> **EXERCISE PROMPT**
Turn each line of the listing below into a string in a JSON list, one string per line, skipping blank lines and leaving out the pictures.

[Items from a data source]
------------------------

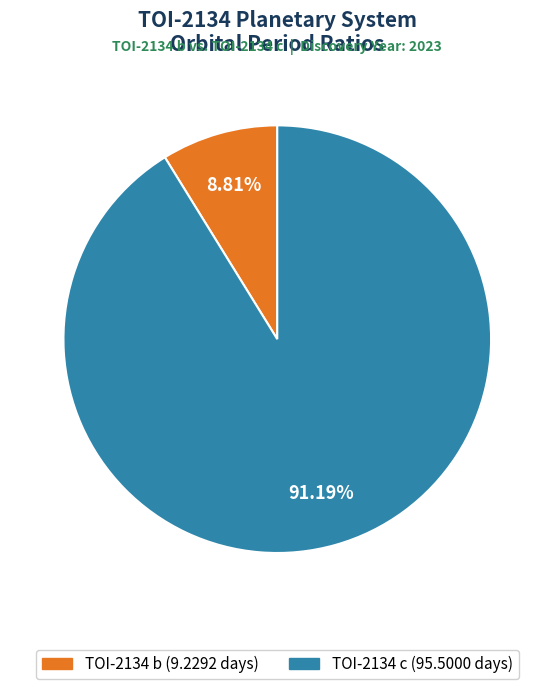

Combined, do TOI-2134 c and TOI-2134 b account for over 50%?

Yes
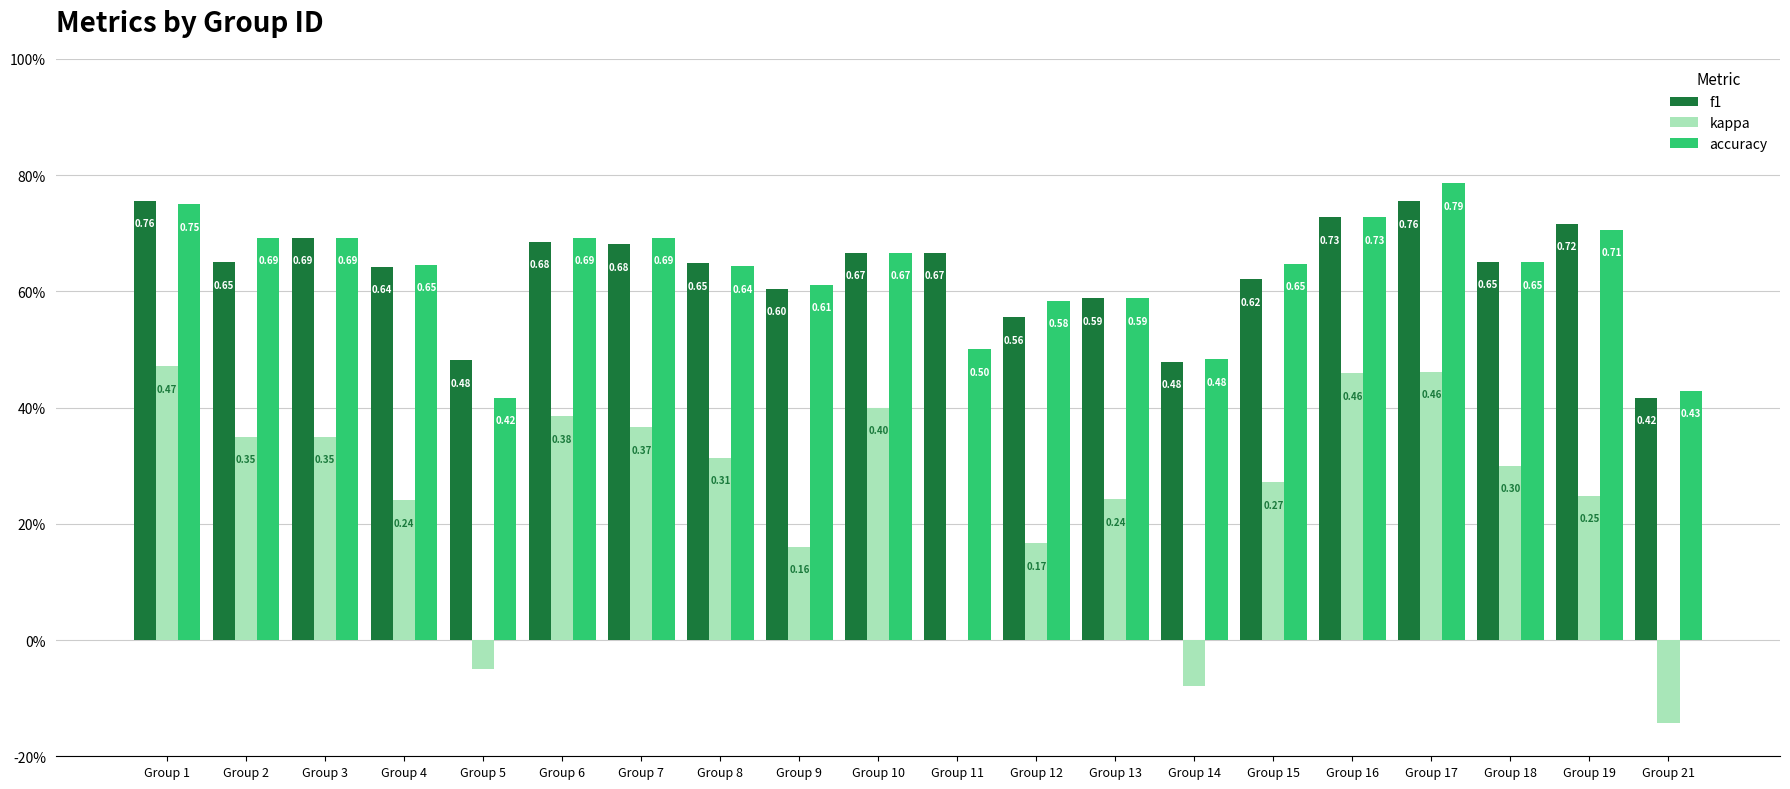

Which series has the largest range (max minus min)?

kappa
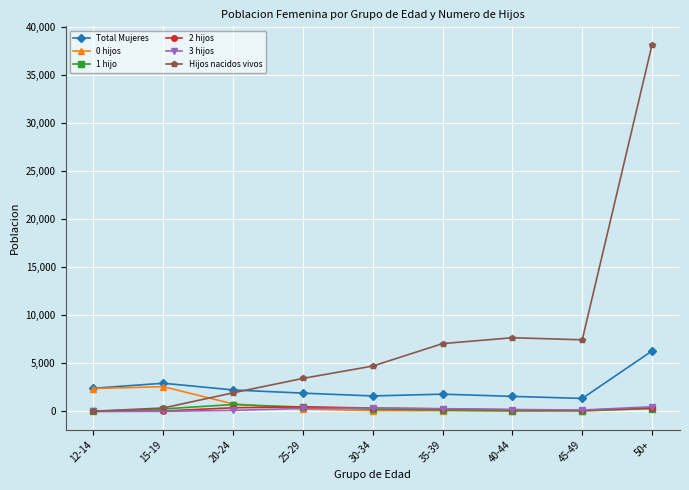

What is the maximum value shown in the chart?

38203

------------------------

> **SOLUTION TO THE EXERCISE**
[
  "Combined, do TOI-2134 c and TOI-2134 b account for over 50%?",
  "Yes",
  "Which series has the largest range (max minus min)?",
  "kappa",
  "What is the maximum value shown in the chart?",
  "38203"
]